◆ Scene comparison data

========================

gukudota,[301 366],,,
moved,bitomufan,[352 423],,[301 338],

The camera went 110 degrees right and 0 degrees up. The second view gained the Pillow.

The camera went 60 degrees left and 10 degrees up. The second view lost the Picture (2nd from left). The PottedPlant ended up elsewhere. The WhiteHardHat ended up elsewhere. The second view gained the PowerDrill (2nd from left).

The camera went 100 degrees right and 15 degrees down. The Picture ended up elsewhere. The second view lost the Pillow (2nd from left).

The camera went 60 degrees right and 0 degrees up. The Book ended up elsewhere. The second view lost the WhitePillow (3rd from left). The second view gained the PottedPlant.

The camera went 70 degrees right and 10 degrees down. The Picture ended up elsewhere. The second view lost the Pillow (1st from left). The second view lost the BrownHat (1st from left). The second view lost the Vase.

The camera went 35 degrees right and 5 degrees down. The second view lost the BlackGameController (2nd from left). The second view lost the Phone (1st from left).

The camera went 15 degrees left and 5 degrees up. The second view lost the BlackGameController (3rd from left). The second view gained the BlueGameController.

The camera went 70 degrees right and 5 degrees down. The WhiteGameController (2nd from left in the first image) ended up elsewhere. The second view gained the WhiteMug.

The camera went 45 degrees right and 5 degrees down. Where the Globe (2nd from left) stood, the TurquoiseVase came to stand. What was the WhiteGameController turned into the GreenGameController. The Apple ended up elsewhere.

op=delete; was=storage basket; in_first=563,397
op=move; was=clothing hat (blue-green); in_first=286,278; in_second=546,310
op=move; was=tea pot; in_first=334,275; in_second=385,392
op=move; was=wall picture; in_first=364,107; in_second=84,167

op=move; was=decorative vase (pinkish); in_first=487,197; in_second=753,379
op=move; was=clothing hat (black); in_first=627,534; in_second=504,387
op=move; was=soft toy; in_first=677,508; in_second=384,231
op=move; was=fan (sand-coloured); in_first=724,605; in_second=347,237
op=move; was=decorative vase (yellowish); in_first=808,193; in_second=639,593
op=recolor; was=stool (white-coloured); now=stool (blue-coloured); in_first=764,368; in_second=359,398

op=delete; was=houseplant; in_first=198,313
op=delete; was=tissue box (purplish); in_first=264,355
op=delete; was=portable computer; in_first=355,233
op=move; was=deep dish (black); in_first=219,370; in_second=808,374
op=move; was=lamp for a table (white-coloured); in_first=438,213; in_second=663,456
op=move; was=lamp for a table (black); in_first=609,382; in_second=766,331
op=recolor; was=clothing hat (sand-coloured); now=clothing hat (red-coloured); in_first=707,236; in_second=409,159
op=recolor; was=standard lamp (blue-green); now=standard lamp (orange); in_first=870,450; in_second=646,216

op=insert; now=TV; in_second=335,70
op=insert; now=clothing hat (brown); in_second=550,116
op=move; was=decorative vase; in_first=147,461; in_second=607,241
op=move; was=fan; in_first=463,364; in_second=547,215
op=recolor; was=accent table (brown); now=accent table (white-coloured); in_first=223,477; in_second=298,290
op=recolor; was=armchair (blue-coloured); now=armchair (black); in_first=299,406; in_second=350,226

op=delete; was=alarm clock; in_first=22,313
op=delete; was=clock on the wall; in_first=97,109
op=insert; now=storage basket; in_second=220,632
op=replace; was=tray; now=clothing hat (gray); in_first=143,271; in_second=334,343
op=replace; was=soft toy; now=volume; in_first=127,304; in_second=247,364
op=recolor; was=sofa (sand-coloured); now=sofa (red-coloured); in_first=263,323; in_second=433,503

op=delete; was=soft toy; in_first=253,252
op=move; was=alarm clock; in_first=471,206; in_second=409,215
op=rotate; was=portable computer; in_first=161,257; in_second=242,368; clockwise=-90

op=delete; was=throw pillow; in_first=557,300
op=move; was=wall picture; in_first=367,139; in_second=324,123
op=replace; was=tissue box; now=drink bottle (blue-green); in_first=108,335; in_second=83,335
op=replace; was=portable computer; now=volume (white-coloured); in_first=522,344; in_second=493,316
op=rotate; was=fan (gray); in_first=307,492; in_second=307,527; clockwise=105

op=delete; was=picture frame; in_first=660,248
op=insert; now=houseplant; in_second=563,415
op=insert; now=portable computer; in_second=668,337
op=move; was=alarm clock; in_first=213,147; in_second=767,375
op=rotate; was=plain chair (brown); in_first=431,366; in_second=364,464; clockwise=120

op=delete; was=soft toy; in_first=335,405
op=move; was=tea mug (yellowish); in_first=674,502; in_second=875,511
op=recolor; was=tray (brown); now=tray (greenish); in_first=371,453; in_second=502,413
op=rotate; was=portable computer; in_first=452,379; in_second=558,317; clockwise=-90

========================

◆ EXERCISE GOAL
The full set of entries must be transcribed exactly.

◆ RESULT OF THE EXERCISE
gukudota,[301 366],,,
moved,bitomufan,[352 423],,[301 338],

The camera went 110 degrees right and 0 degrees up. The second view gained the Pillow.

The camera went 60 degrees left and 10 degrees up. The second view lost the Picture (2nd from left). The PottedPlant ended up elsewhere. The WhiteHardHat ended up elsewhere. The second view gained the PowerDrill (2nd from left).

The camera went 100 degrees right and 15 degrees down. The Picture ended up elsewhere. The second view lost the Pillow (2nd from left).

The camera went 60 degrees right and 0 degrees up. The Book ended up elsewhere. The second view lost the WhitePillow (3rd from left). The second view gained the PottedPlant.

The camera went 70 degrees right and 10 degrees down. The Picture ended up elsewhere. The second view lost the Pillow (1st from left). The second view lost the BrownHat (1st from left). The second view lost the Vase.

The camera went 35 degrees right and 5 degrees down. The second view lost the BlackGameController (2nd from left). The second view lost the Phone (1st from left).

The camera went 15 degrees left and 5 degrees up. The second view lost the BlackGameController (3rd from left). The second view gained the BlueGameController.

The camera went 70 degrees right and 5 degrees down. The WhiteGameController (2nd from left in the first image) ended up elsewhere. The second view gained the WhiteMug.

The camera went 45 degrees right and 5 degrees down. Where the Globe (2nd from left) stood, the TurquoiseVase came to stand. What was the WhiteGameController turned into the GreenGameController. The Apple ended up elsewhere.

op=delete; was=storage basket; in_first=563,397
op=move; was=clothing hat (blue-green); in_first=286,278; in_second=546,310
op=move; was=tea pot; in_first=334,275; in_second=385,392
op=move; was=wall picture; in_first=364,107; in_second=84,167

op=move; was=decorative vase (pinkish); in_first=487,197; in_second=753,379
op=move; was=clothing hat (black); in_first=627,534; in_second=504,387
op=move; was=soft toy; in_first=677,508; in_second=384,231
op=move; was=fan (sand-coloured); in_first=724,605; in_second=347,237
op=move; was=decorative vase (yellowish); in_first=808,193; in_second=639,593
op=recolor; was=stool (white-coloured); now=stool (blue-coloured); in_first=764,368; in_second=359,398

op=delete; was=houseplant; in_first=198,313
op=delete; was=tissue box (purplish); in_first=264,355
op=delete; was=portable computer; in_first=355,233
op=move; was=deep dish (black); in_first=219,370; in_second=808,374
op=move; was=lamp for a table (white-coloured); in_first=438,213; in_second=663,456
op=move; was=lamp for a table (black); in_first=609,382; in_second=766,331
op=recolor; was=clothing hat (sand-coloured); now=clothing hat (red-coloured); in_first=707,236; in_second=409,159
op=recolor; was=standard lamp (blue-green); now=standard lamp (orange); in_first=870,450; in_second=646,216

op=insert; now=TV; in_second=335,70
op=insert; now=clothing hat (brown); in_second=550,116
op=move; was=decorative vase; in_first=147,461; in_second=607,241
op=move; was=fan; in_first=463,364; in_second=547,215
op=recolor; was=accent table (brown); now=accent table (white-coloured); in_first=223,477; in_second=298,290
op=recolor; was=armchair (blue-coloured); now=armchair (black); in_first=299,406; in_second=350,226

op=delete; was=alarm clock; in_first=22,313
op=delete; was=clock on the wall; in_first=97,109
op=insert; now=storage basket; in_second=220,632
op=replace; was=tray; now=clothing hat (gray); in_first=143,271; in_second=334,343
op=replace; was=soft toy; now=volume; in_first=127,304; in_second=247,364
op=recolor; was=sofa (sand-coloured); now=sofa (red-coloured); in_first=263,323; in_second=433,503

op=delete; was=soft toy; in_first=253,252
op=move; was=alarm clock; in_first=471,206; in_second=409,215
op=rotate; was=portable computer; in_first=161,257; in_second=242,368; clockwise=-90

op=delete; was=throw pillow; in_first=557,300
op=move; was=wall picture; in_first=367,139; in_second=324,123
op=replace; was=tissue box; now=drink bottle (blue-green); in_first=108,335; in_second=83,335
op=replace; was=portable computer; now=volume (white-coloured); in_first=522,344; in_second=493,316
op=rotate; was=fan (gray); in_first=307,492; in_second=307,527; clockwise=105

op=delete; was=picture frame; in_first=660,248
op=insert; now=houseplant; in_second=563,415
op=insert; now=portable computer; in_second=668,337
op=move; was=alarm clock; in_first=213,147; in_second=767,375
op=rotate; was=plain chair (brown); in_first=431,366; in_second=364,464; clockwise=120

op=delete; was=soft toy; in_first=335,405
op=move; was=tea mug (yellowish); in_first=674,502; in_second=875,511
op=recolor; was=tray (brown); now=tray (greenish); in_first=371,453; in_second=502,413
op=rotate; was=portable computer; in_first=452,379; in_second=558,317; clockwise=-90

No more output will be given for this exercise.